I use syncthing all over the place for this sort of thing. I have some sync directories that are multi way synced across multiple devices, others that are one-way drop targets to a specific device, others that are for operations like backing up photos. It’s quite excellent with a good sync algorithm that rarely results in conflicts.
KDE Connect has been mentioned before. You can supplement this and other tools by using a VPN so that both endpoints can see each other even if the underlying network does not allow this. My preferred solutions are Tailscale (managed, cloud-based) or Headscale (for self-hosting).
KDE Connect is da Bomb
If you want just a replacement for Warpinator, LocalSend is definitely the way to go.
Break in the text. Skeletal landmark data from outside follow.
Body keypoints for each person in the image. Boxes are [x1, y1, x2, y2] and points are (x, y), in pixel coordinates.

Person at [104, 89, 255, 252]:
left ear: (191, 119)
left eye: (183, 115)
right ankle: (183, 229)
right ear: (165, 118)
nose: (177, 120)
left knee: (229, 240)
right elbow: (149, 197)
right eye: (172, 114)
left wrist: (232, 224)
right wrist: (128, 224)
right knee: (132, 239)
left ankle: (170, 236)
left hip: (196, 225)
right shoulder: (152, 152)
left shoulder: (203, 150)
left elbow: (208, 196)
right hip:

I used Warpinator before, and LocalSend is just an overall better version of the same thing imo. Finds other devices instantly, can also send text in addition to files and folders, and is available across platforms.
Personally, I prefer LocalSend to KDEConnect.
Check out LocalSend. App that let you send things over local WiFi. No server required.
KDE Connect
also syncthing, if you’d like to synchronize a directory to act like a shared folder and be identical on both devices
Alternatively, Material Files (available in F-Droid) can easily create a local FTP server or connect to a NAS. It’s also a pretty good file manager app.